Die Wettbewerbszentrale war der Meinung, dass die Abrechnung über Betriebskosten gegen geltendes Recht verstößt. Wenn Mieter für einen Anschluss zahlen, den sie möglicherweise gar nicht nutzen oder nicht wollen, seien auch Anbieter alternativer Übertragungswege wie etwa Streamingdienste im Nachteil. Die Wettbewerbszentrale berief sich auf § 43b TKG, wonach ein Vertrag "zwischen einem Verbraucher und einem Anbieter von öffentlich zugänglichen Telekommunikationsdiensten" höchstens eine Mindestlaufzeit von 24 Monaten haben darf. Außerdem müsse es möglich sein, einen Vertrag für höchstens zwölf Monate abzuschließen.
BGH sieht keine Anwendung für TKG
Der I. Zivilsenat am BGH urteilte aber, dass in den Mietverträgen keine Mindestlaufzeit von mehr als 24 Monaten vereinbart sei. Das Unternehmen verwehre auch nicht den Abschluss von Verträgen mit höchstens einem Jahr Laufzeit. "Die Mietverträge werden von der Beklagten vielmehr auf unbestimmte Zeit geschlossen und können von den Mietern – entsprechend der gesetzlichen Regelung in § 537c Bürgerliches Gesetzbuch (BGB) – bis zum dritten Werktag eines Kalendermonats zum Ablauf des übernächsten Kalendermonats gekündigt werden." § 43b TKG sei daher nicht anwendbar.
Auch eine entsprechende Anwendung scheide aus, da sich aus der Entstehungsgeschichte der Norm ergebe, dass der Gesetzgeber große Wohnungsbaugesellschaften gerade nicht einschließen wollte. Das bestätige auch die kommende Gesetzesänderung in § 71 TKG, wonach Mieterinnen und Mieter dann Telekommunikationsdienste im Rahmen des Mietvertrages nach 24 Monaten kündigen können.

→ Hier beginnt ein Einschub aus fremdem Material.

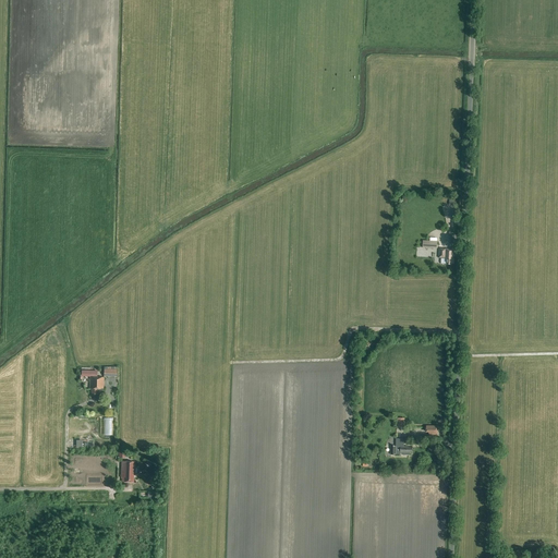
[(445,249),(439,249),(438,257),(445,258),(447,258),(447,265),(451,265),(451,263),(453,263),(453,259),(453,250),(445,249)]
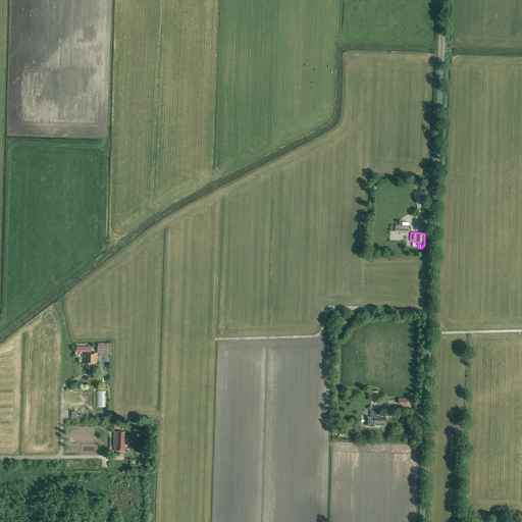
[(97,353),(109,353),(109,344),(101,344),(101,346),(97,346),(97,353)]
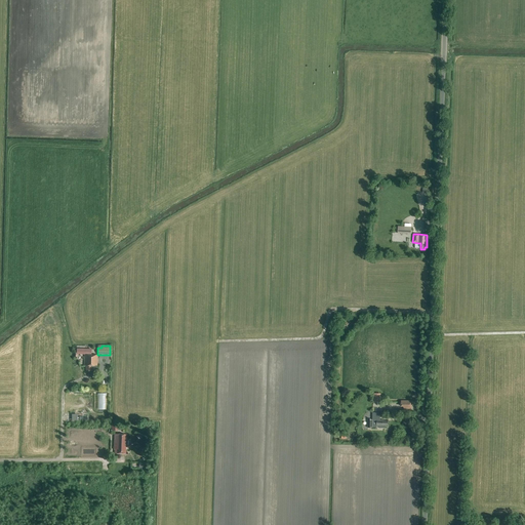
[(90,372),(91,366),(97,366),(97,356),(84,355),(84,366),(85,366),(85,370),(86,370),(86,371),(90,372)]
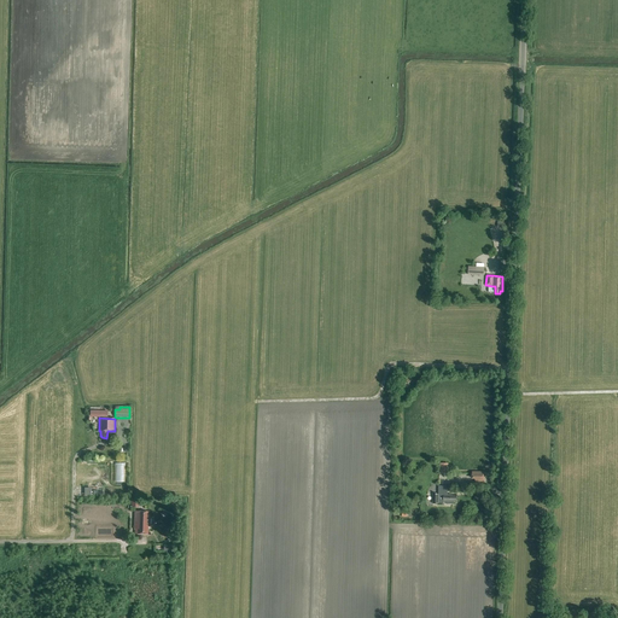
[(485,472),(472,472),(472,474),(471,474),(471,479),(474,479),(474,484),(484,484),(485,472)]
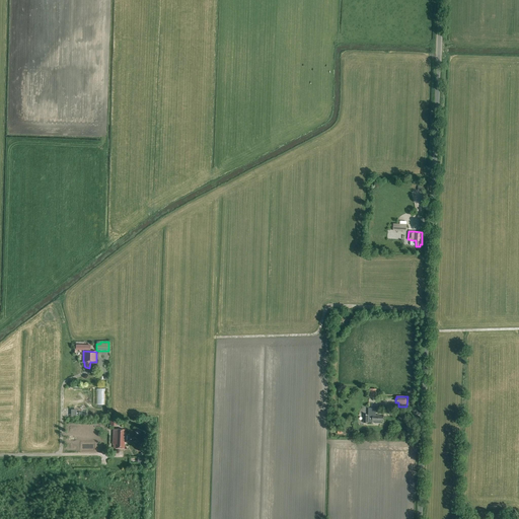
[(379,416),(375,416),(376,409),(369,409),(368,415),(364,415),(364,423),(372,423),(372,422),(375,422),(375,423),(381,423),(381,422),(381,421),(383,421),(383,417),(379,417),(379,416)]
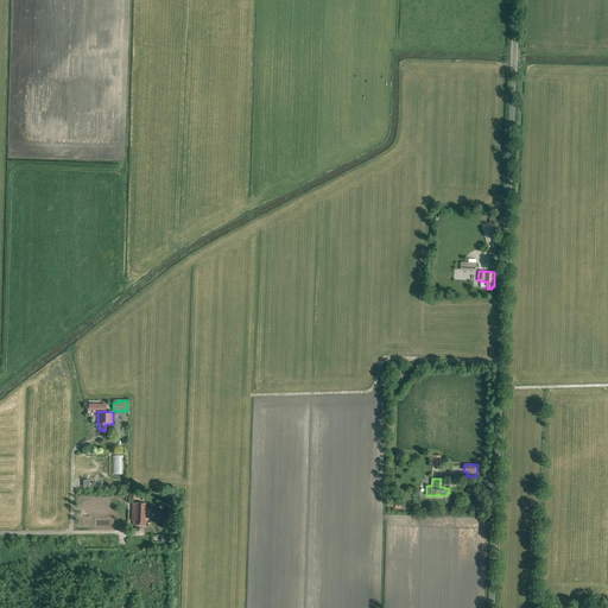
[(151,517),(151,512),(151,510),(146,510),(146,504),(135,504),(132,504),(132,521),(133,521),(133,526),(146,526),(146,520),(147,520),(147,519),(146,519),(146,517),(151,517)]
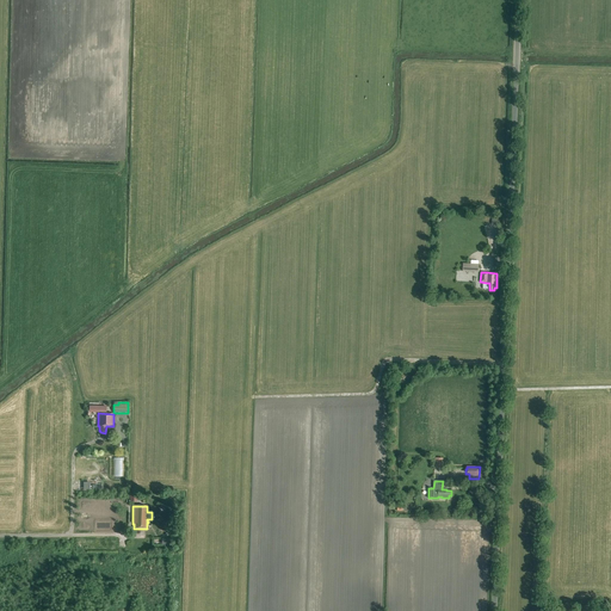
All buildings are outlined.
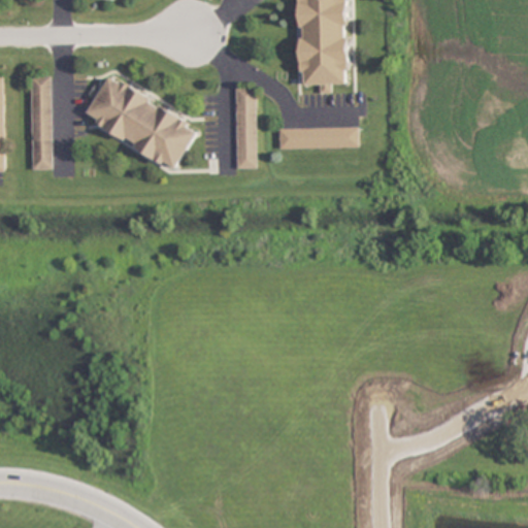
[(348,0),(300,0),(301,86),(321,86),(321,94),(332,93),(331,85),(349,85),(348,0)]
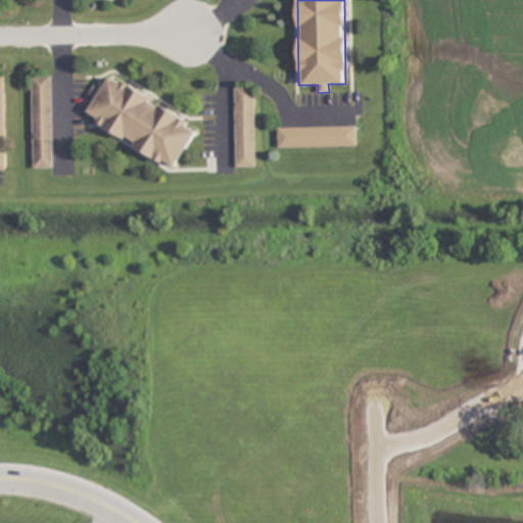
[(176,169),(199,127),(107,76),(85,119),(176,169)]
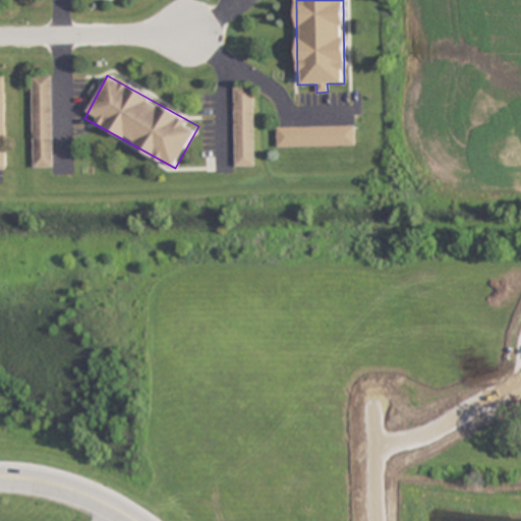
[(32,76),(32,167),(52,167),(52,76),(32,76)]
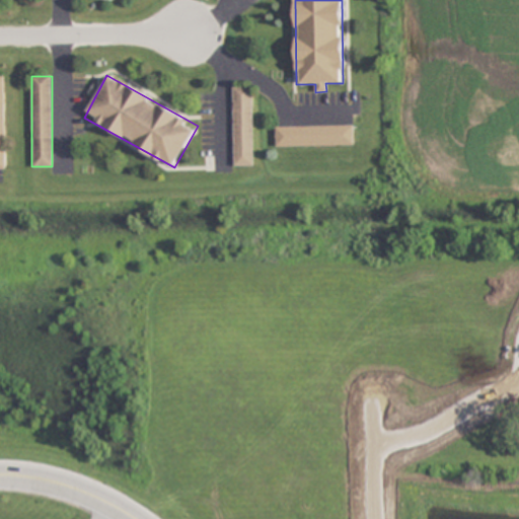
[(252,165),(252,86),(233,86),(233,165),(252,165)]
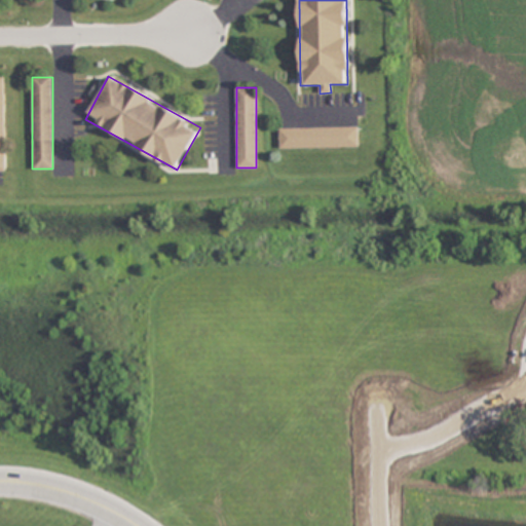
[(358,127),(278,127),(278,148),(358,148),(358,127)]
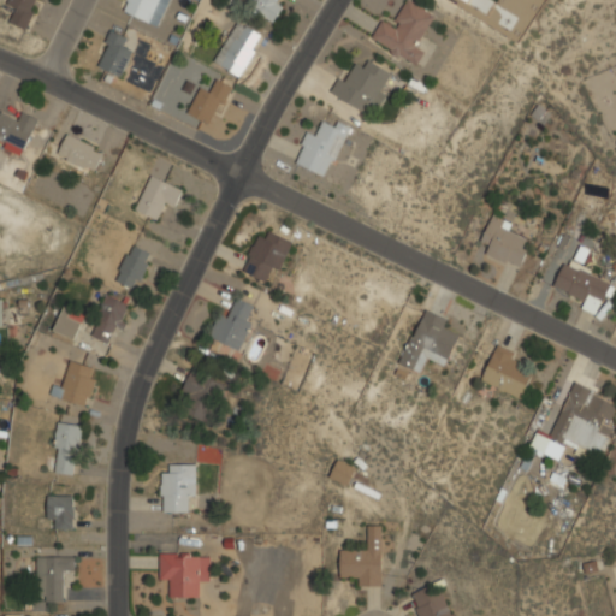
[(17,10),(11,22),(27,29),(37,0),(9,0),(7,5),(17,10)]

Das Gericht wies die Revision der Wettbewerbszentrale damit zurück. Die Vorinstanzen (LG Essen, Urt. v. 31.5.2019, Az. 45 O 72/18; OLG Hamm, Urt. v. 28.5.2020, Az. I-4 U 82/19) hatten ebenfalls zugunsten von Vivawest entschieden.
Kabelfernsehen "nicht mehr zeitgemäß"
Betroffene Verbraucher müssen somit auf die Umsetzung der neuen Regelungen warten. "Die zwangsweise Umlage der TV-Kosten ist ein Relikt aus den Frühzeiten des privaten Kabelfernsehens und nicht mehr zeitgemäß", kommentierte Jens-Uwe Theumer vom Vergleichsportal Verivox das Urteil. "Längst ist HD-Fernsehen über andere Wege für unter zehn Euro im Monat möglich. Wenn Mieter bald selbst über ihren Anbieter entscheiden können, wird das ehemals starre Silodenken zwischen TV und Streaming weiter aufbrechen."